• _Available records_:
####

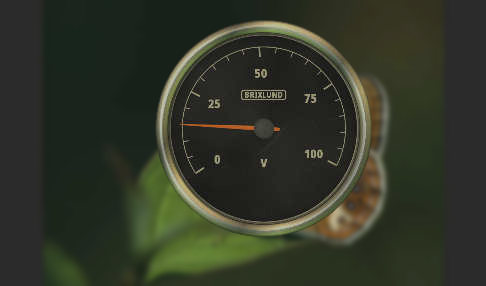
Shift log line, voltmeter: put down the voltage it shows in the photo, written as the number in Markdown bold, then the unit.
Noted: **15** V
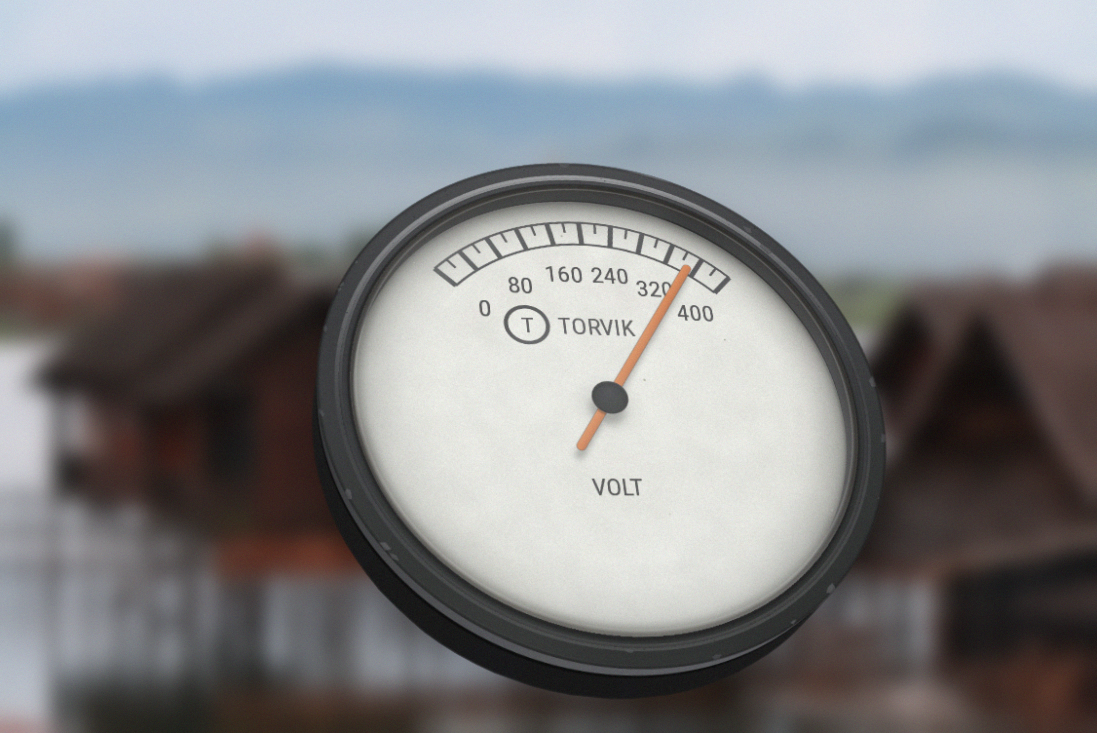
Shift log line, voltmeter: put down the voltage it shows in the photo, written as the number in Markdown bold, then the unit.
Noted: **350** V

####

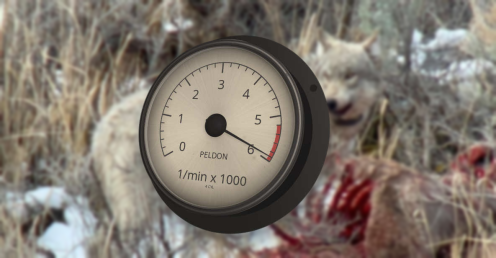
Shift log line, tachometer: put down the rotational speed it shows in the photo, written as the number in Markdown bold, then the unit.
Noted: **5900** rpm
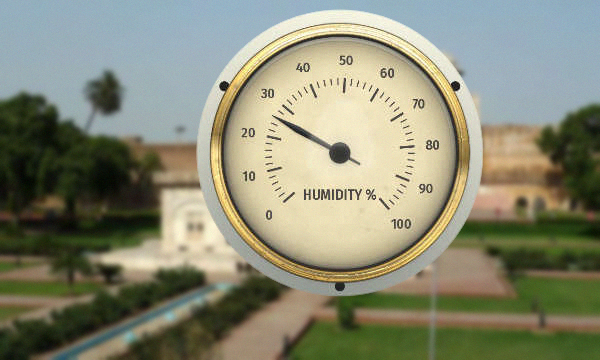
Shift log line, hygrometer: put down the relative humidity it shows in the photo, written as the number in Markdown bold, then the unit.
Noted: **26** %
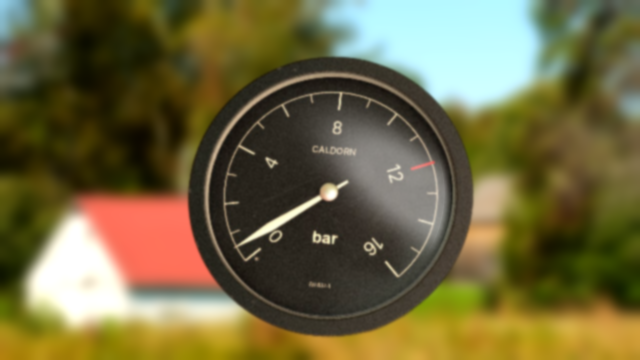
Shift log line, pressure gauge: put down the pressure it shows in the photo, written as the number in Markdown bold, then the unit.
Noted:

####

• _Required action_: Repeat the lines between the line holding "Shift log line, tachometer: put" and the line holding "Noted: **26** %", inclusive. Leave the pictures out of your answer.

• _Worked solution_:
Shift log line, tachometer: put down the rotational speed it shows in the photo, written as the number in Markdown bold, then the unit.
Noted: **5900** rpm
Shift log line, hygrometer: put down the relative humidity it shows in the photo, written as the number in Markdown bold, then the unit.
Noted: **26** %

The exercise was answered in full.